El avance de la inteligencia artificial en las empresas está cambiando la forma de trabajar, pero también elevando la preocupación entre los empleados: la proporción de colaboradores que temen perder su puesto a causa de esta tecnología pasó de 28% en 2024 a 40% en 2026, de acuerdo con un análisis presentado por Marsh durante el Latin American Forum 2026.
La inquietud crece al mismo tiempo que compañías de distintas industrias incorporan herramientas de IA en áreas administrativas, atención al cliente, recursos humanos, finanzas y operaciones para automatizar tareas, reducir tiempos y elevar la productividad.
El cambio también presiona a los trabajadores a desarrollar nuevas competencias. Según el Future of Jobs Report 2025 del Foro Económico Mundial, cerca de 39% de las habilidades laborales actuales cambiarán hacia 2030 como consecuencia de la adopción de nuevas tecnologías y de la inteligencia artificial.
El aumento de 12 puntos porcentuales en dos años refleja la incertidumbre que genera la automatización dentro de los centros de trabajo.
Mientras las empresas buscan incorporar sistemas capaces de realizar tareas repetitivas, procesar información y apoyar decisiones, una parte importante de los empleados teme que esas funciones terminen sustituyendo puestos completos.
El panorama cobra especial relevancia en México ante la transición hacia una jornada laboral de 40 horas, ya que las empresas tendrán que encontrar mecanismos para mantener sus niveles de productividad con menos horas de trabajo y sin disparar sus costos operativos.

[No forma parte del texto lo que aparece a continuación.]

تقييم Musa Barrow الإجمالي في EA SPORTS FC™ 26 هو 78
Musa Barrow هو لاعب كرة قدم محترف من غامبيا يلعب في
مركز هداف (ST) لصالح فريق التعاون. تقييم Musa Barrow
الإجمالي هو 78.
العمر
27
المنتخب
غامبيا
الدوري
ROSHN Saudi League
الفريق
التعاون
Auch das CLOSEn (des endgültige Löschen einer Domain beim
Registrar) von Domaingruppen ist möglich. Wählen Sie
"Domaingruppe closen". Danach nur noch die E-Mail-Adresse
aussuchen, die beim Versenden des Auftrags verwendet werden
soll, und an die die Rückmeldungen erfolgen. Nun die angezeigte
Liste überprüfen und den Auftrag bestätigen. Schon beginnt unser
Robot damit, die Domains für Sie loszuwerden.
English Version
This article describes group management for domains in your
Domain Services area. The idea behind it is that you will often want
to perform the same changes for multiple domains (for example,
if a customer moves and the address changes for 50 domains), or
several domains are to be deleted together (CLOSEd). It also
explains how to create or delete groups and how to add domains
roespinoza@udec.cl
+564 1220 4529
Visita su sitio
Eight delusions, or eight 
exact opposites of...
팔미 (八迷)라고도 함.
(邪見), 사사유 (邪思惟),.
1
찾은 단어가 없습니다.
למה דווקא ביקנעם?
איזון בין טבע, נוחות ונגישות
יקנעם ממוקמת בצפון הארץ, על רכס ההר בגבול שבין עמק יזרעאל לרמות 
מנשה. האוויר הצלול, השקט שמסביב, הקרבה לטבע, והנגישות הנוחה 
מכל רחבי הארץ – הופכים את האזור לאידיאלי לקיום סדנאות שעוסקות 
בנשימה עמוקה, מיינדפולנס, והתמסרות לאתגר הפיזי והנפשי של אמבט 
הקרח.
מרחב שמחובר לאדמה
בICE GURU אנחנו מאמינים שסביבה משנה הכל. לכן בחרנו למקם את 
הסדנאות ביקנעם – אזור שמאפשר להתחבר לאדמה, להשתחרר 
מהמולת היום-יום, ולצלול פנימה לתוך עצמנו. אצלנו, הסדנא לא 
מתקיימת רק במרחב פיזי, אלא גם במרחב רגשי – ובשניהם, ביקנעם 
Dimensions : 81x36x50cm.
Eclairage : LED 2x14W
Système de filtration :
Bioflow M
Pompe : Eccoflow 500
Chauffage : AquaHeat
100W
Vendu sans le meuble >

En ese contexto, la automatización con IA aparece como una de las herramientas que podrían utilizarse para reorganizar procesos administrativos y operativos.
La incorporación de inteligencia artificial no sólo modifica las tareas existentes, sino también los perfiles que demandan las empresas.
Cada vez se requieren más trabajadores capaces de utilizar plataformas digitales, interpretar datos, operar herramientas de IA y convertir la información generada por estos sistemas en decisiones de negocio.
Esto implica que los empleados que no actualicen sus conocimientos podrían enfrentar mayores dificultades para mantenerse competitivos en el mercado laboral, mientras aumentará el valor de habilidades vinculadas con análisis, tecnología, creatividad y pensamiento crítico.